>> BEGIN Data shown

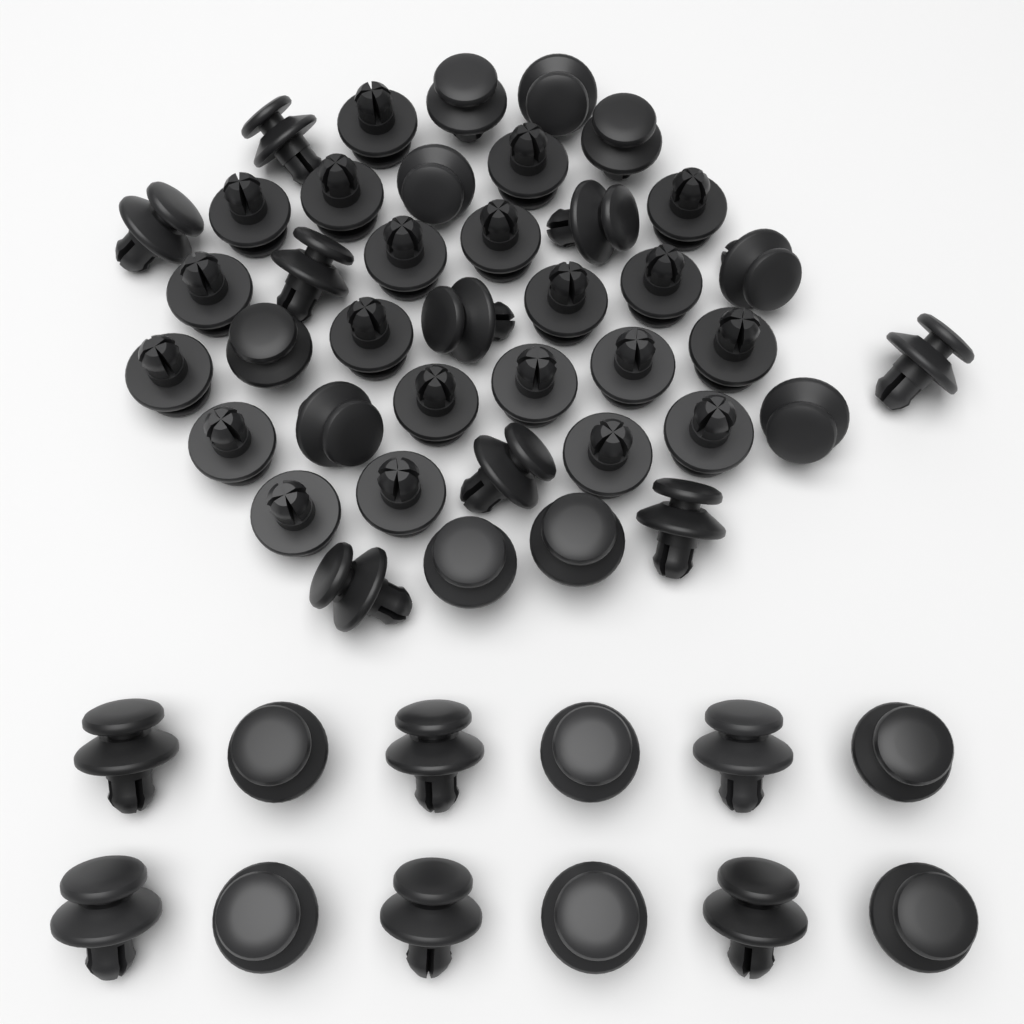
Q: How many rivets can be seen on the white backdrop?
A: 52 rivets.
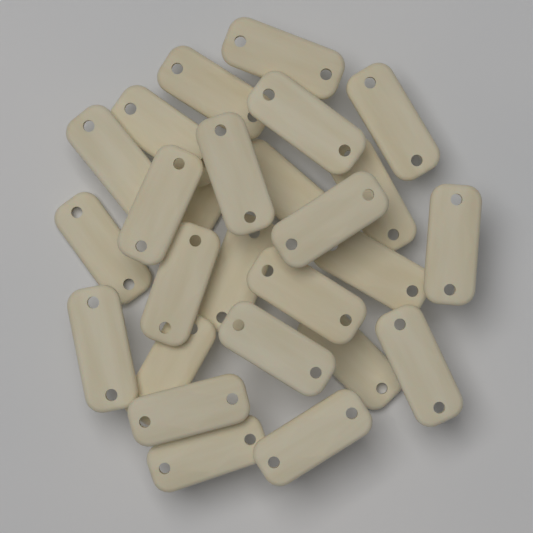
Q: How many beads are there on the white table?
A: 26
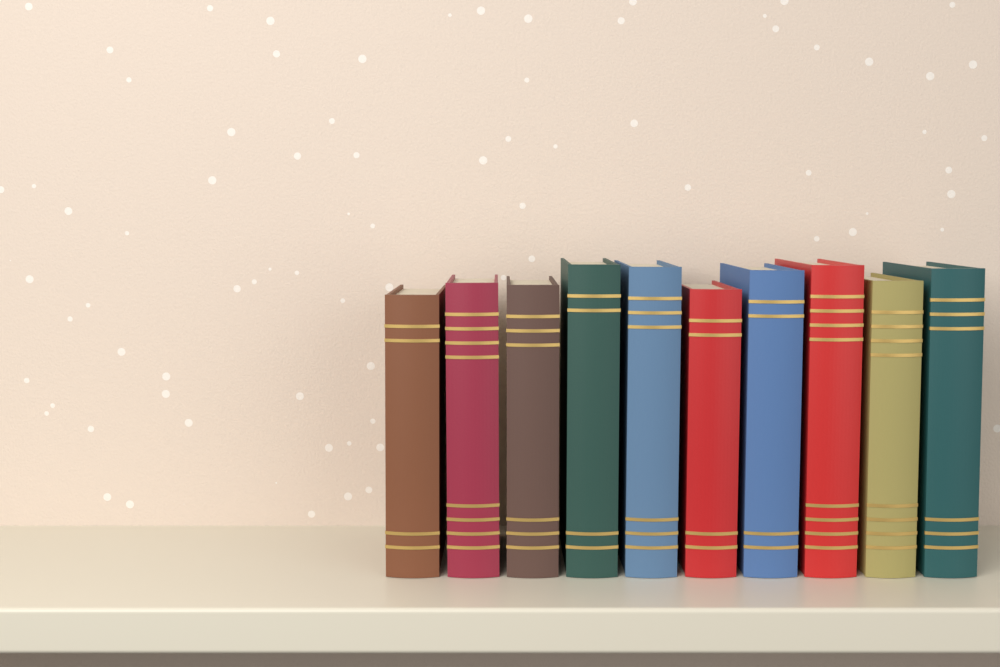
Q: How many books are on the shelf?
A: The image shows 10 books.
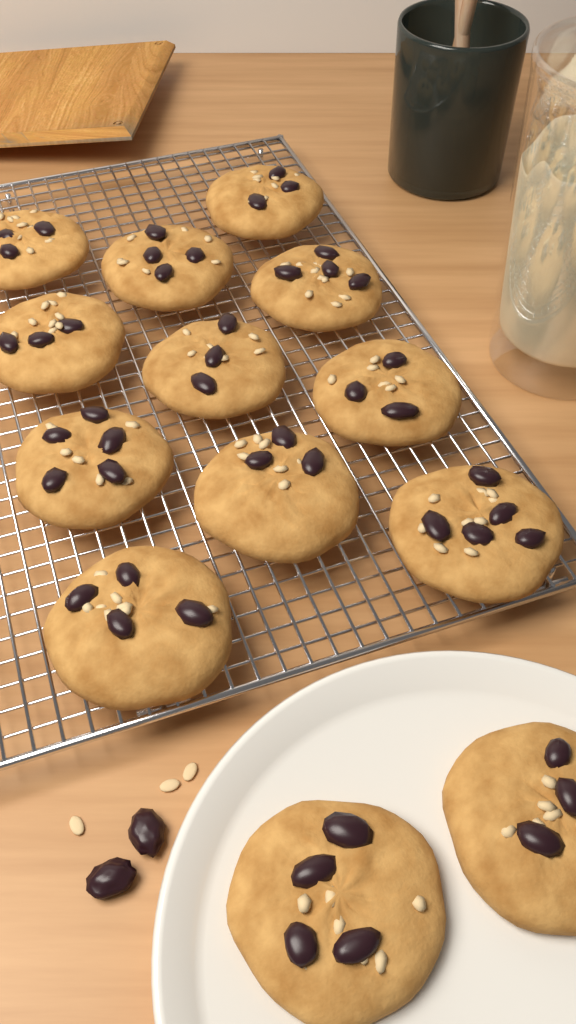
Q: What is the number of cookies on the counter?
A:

>> END Data shown
>> BEGIN Data shown

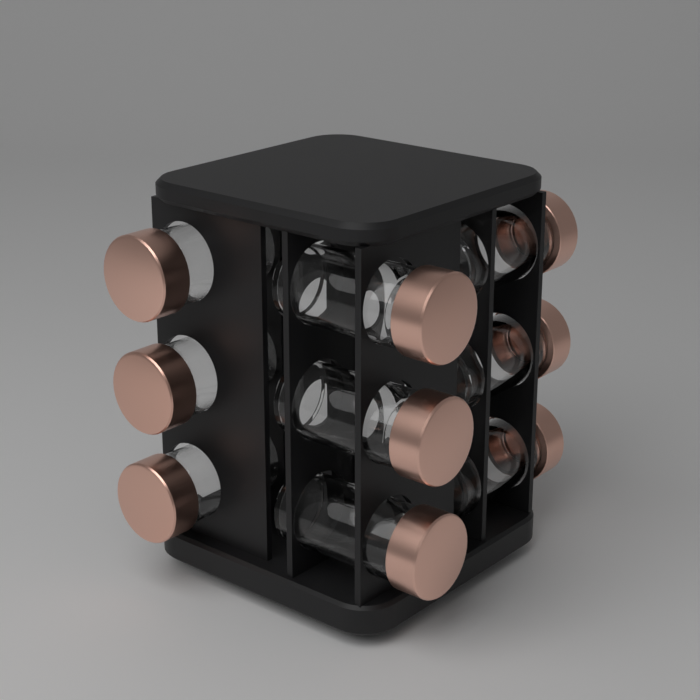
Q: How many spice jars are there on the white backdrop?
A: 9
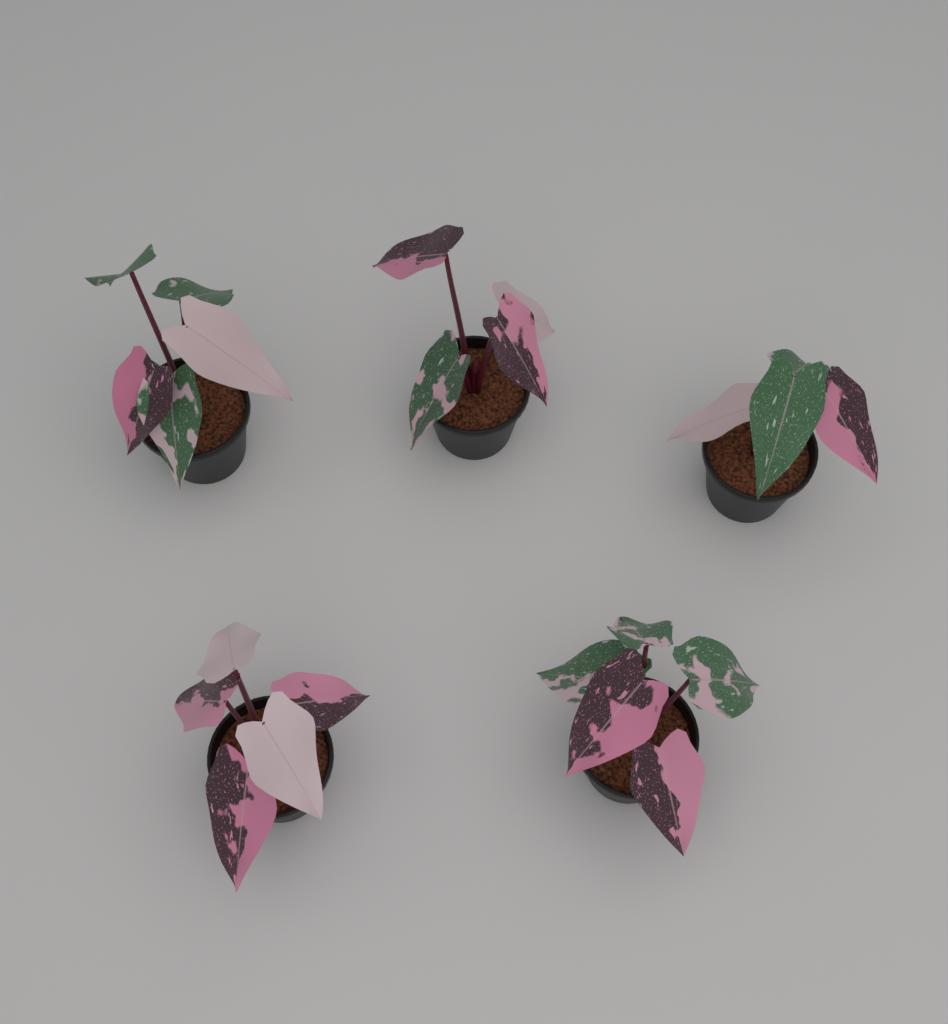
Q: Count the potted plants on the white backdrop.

>> END Data shown
>> BEGIN Data shown

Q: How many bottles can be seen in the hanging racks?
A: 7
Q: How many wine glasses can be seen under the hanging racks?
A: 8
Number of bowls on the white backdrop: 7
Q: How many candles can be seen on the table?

>> END Data shown

What is being asked => Duplicate the data above verbatim, from the line containing "Q: How many bottles" through the line containing "Q: How many candles can be seen on the table?", with both of those lines included.

Answer to this task =>
Q: How many bottles can be seen in the hanging racks?
A: 7
Q: How many wine glasses can be seen under the hanging racks?
A: 8
Number of bowls on the white backdrop: 7
Q: How many candles can be seen on the table?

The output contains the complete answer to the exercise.